Students need classes; classes need a teacher, and both teacher and students need exams. We're all wrapped up in this together and saying goodbye to the worst part of the job means saying goodbye to the best part as well. 

Moments when I realize this make even the ending of oral exams bittersweet. 




Sunday, June 16, 2013

A Name Runs Through It: ECIT

My first school will always have a special place in my heart. My two years of teaching at the East China Institute of Technology caused me to fall in love with Chinese college students and, surprisingly, with the gritty city of Nanchang. I love Nanchang because my students are here. And because this city holds a cornucopia  of memories which has enriched my life ten times over.

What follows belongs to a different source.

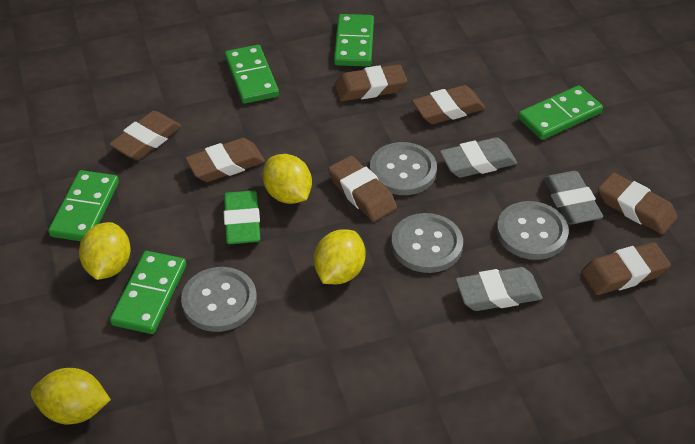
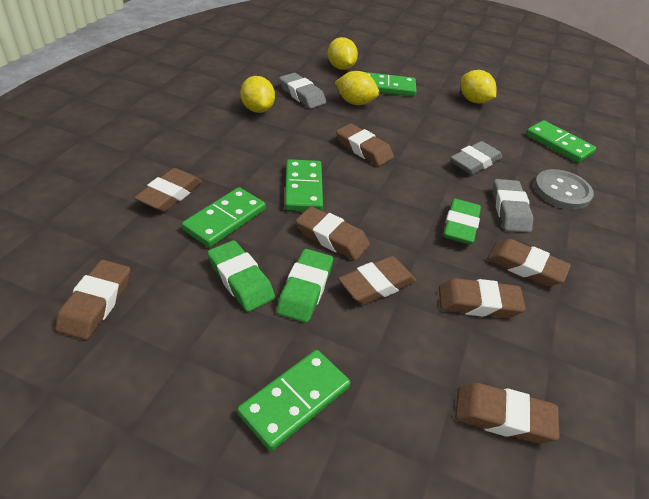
brown eraser: 7 -> 8
green eraser: 1 -> 3
grey button: 4 -> 1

I stayed in Nanchang because of the students at ECIT. I only agreed to transfer to my present school (Nanhang) because it was not far from my old one. Eventually, I fell in love with Nanhang and the precious students here. But there is still a warm spot in my heart for ECIT.

So, Friday afternoon marked the passing of an era in my life. Not only was it my last day of teaching at my current school, I finished my last academic involvement with ECIT. You see, every fall semester, when I introduce myself to my new classes, I tell the students that I started out teaching at ECIT. And last fall, after I said this, a hand shot up out of the crowd of grad students and a voice exclaimed: "You were my teacher!"

I was floored. I did not recognize this student, but here he was, an ECIT graduate, on my roster for my Oral English class for grad students, here at Nanhang! He had been a student in my semester-long Speaking and Listening class when he was an ECIT freshman or sophomore, and now he would be my student for a year.

Throughout the year, I grew to love the students of that grad class, and ten of them once squeezed into my tiny living room for a fun time of games and laughter. The ECIT grad, Trey, was there and I told him: "You know, when I heard you were from my old school, I felt like I had met someone from home!" He flashed a smile: "Me too!"

On Friday, I gave that student his final oral English exam and he was well-prepared and not afraid to speak. Before he and his classmates said goodbye, I told him that I had to take a picture with "the last ECIT student". He posed for the picture and then handed me a small gift with a card which read:
 
  "Miss Sarah:
Thanks for the cultivation of Miss Sarah for two years. Maybe you can't remember, you give me a low score so that I failed the exam in the first year of my college life. So that I had lost the scholarship. At that time, there were a hatred sentiments in my mind. But when you say you come from ECIT in the first class of postgraduate class, I was excited. Just like found the friends and give me more comfort. So, the words before [about hatred sentiments] is just a joke. The failure [in my freshmen year] is my respons[ibility], I didn't study hard and scared of speaking in class. But during this year, I become more confidence. I found your are a good teacher, was oppassinate [compassionate? or passionate?] careful and beautiful.
    I really thanks to you, I think everyone of our class must be sad when we knew you will come back to America. I wish you will happy no matter where are you.
    Your (ECIT) student,
    Trey

Book-ending my teaching in Nanchang with ECIT students: I wouldn't have it any other way.

Sunday, June 2, 2013

Savoring, Cherishing, Remembering



"Just give me a little more time!
I want to love the things
as no one has thought to love them,
until they're worthy of you and real."
---Rainer Maria Rilke




"Because simply to be here is so much
and because what is here seems to need us,
this vanishing world that concerns us strangely---
us, the most vanishing of all. Once
for each, only once. Once and no more.
And we too: just once. Never again. But 
to have lived even once,
to have been of Earth---that cannot be taken from us."